EXERCISE REQUIREMENTS: Wherever the word "down" occurs in the listing, copy the whole line.

MATERIAL FOR THE TASK:

□ □ □ □

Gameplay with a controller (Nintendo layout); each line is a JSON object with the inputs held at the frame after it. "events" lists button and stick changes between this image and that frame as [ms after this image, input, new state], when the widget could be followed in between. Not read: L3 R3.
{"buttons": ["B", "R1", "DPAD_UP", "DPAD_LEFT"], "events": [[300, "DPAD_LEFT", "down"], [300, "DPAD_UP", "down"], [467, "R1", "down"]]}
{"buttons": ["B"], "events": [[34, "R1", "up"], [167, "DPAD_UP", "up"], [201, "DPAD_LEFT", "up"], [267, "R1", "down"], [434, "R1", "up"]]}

□ □ □ □

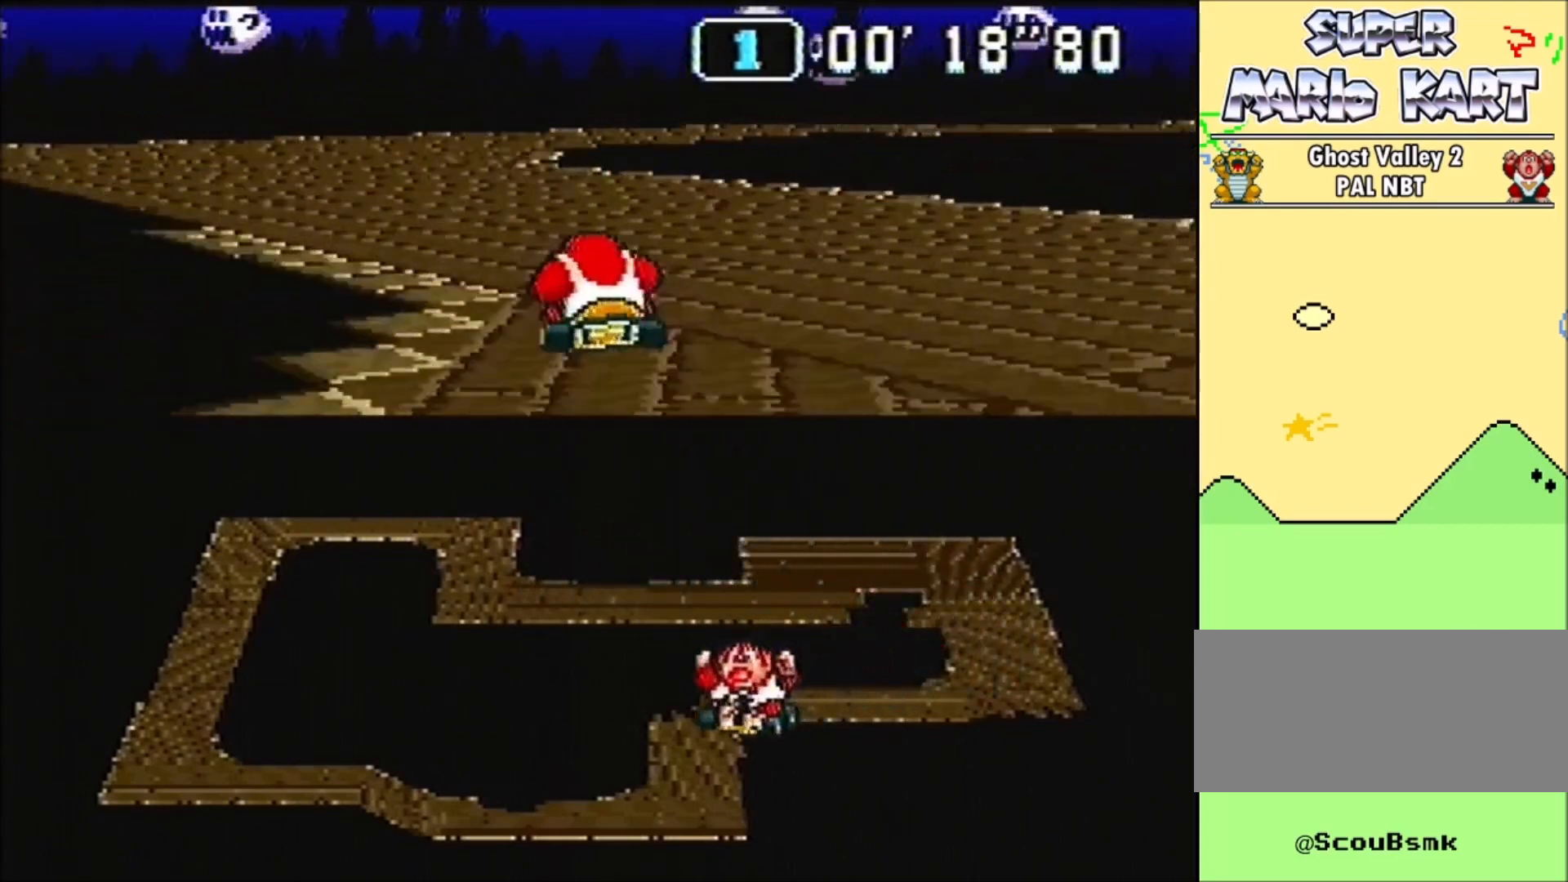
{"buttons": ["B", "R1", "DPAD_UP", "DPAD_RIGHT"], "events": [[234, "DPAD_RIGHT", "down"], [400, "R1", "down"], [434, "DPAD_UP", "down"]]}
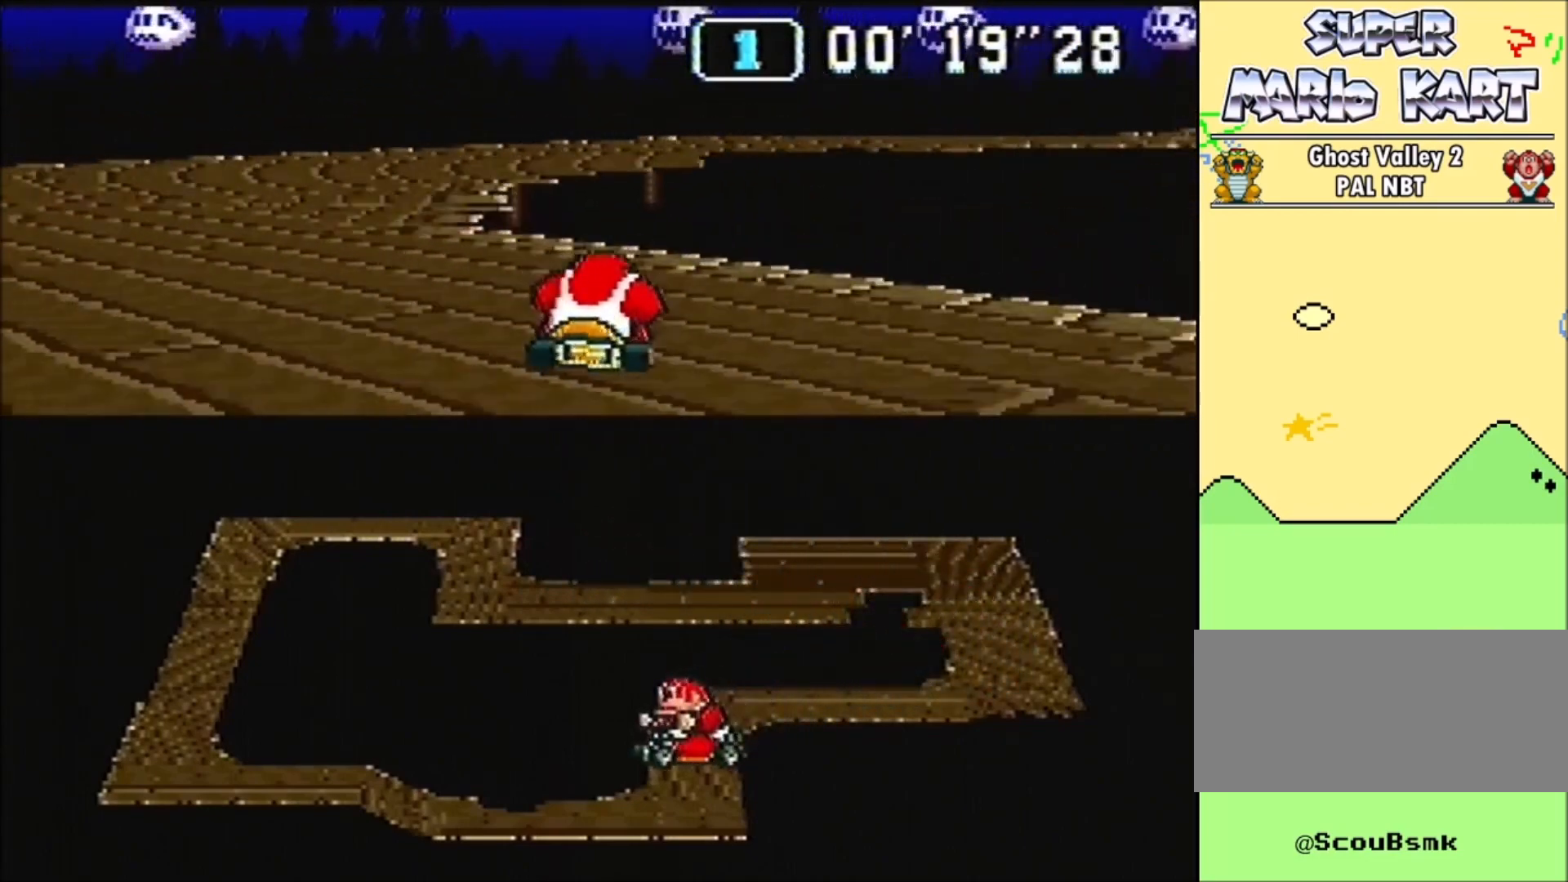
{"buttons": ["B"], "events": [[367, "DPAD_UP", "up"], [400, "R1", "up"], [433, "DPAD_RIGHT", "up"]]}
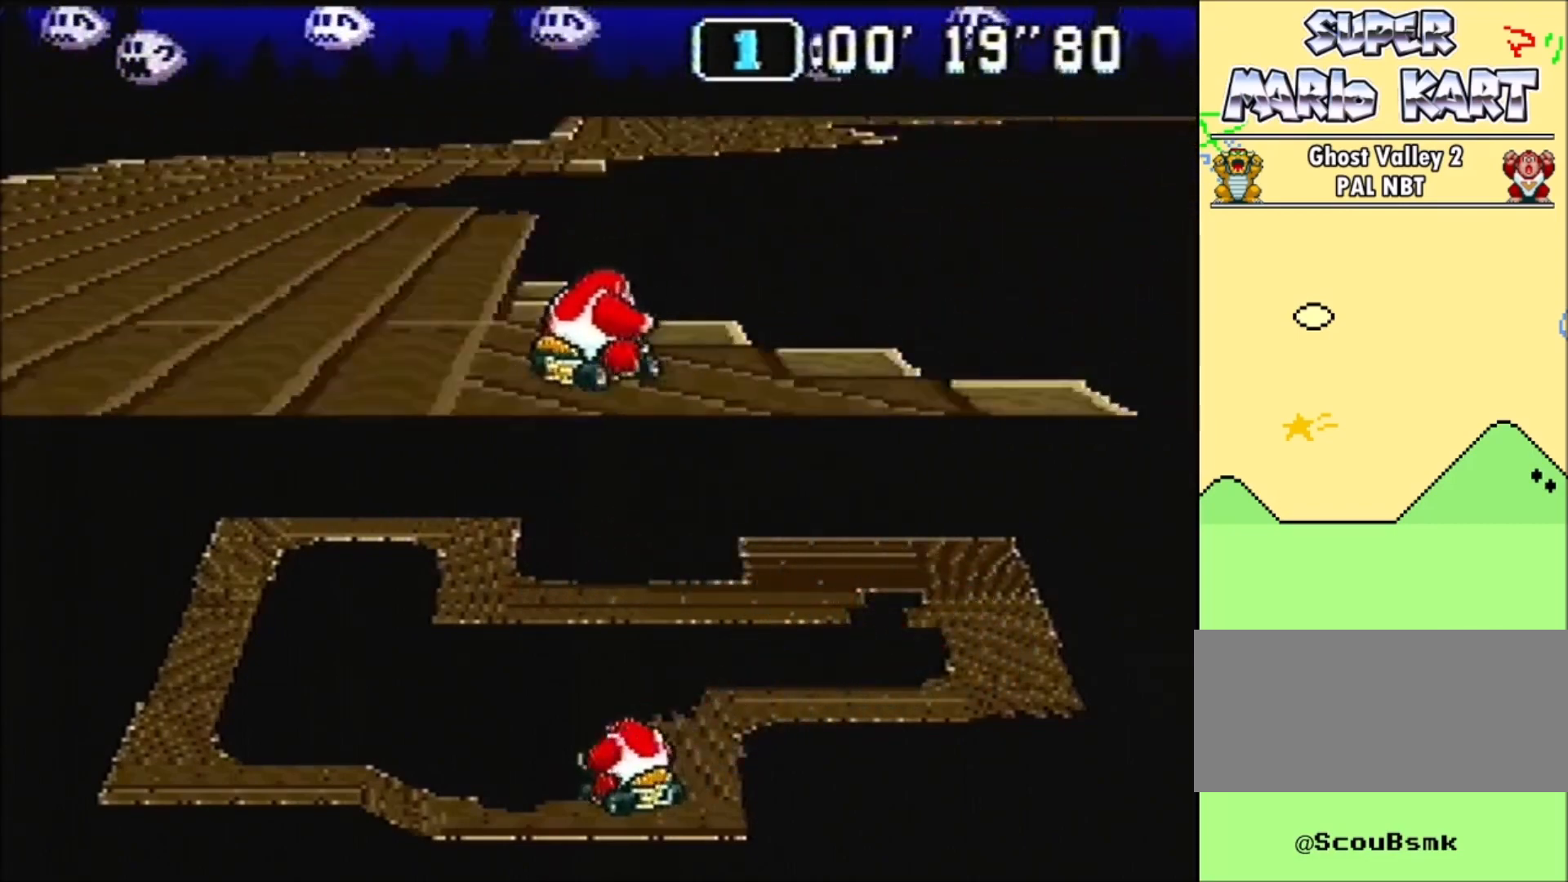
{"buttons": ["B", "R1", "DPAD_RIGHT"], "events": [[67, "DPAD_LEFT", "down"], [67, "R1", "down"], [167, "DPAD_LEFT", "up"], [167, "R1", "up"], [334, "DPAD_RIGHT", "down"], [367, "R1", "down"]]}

□ □ □ □

RESULT FOR THIS TASK:
{"buttons": ["B", "R1", "DPAD_UP", "DPAD_LEFT"], "events": [[300, "DPAD_LEFT", "down"], [300, "DPAD_UP", "down"], [467, "R1", "down"]]}
{"buttons": ["B"], "events": [[34, "R1", "up"], [167, "DPAD_UP", "up"], [201, "DPAD_LEFT", "up"], [267, "R1", "down"], [434, "R1", "up"]]}
{"buttons": ["B", "R1", "DPAD_UP", "DPAD_RIGHT"], "events": [[234, "DPAD_RIGHT", "down"], [400, "R1", "down"], [434, "DPAD_UP", "down"]]}
{"buttons": ["B", "R1", "DPAD_RIGHT"], "events": [[67, "DPAD_LEFT", "down"], [67, "R1", "down"], [167, "DPAD_LEFT", "up"], [167, "R1", "up"], [334, "DPAD_RIGHT", "down"], [367, "R1", "down"]]}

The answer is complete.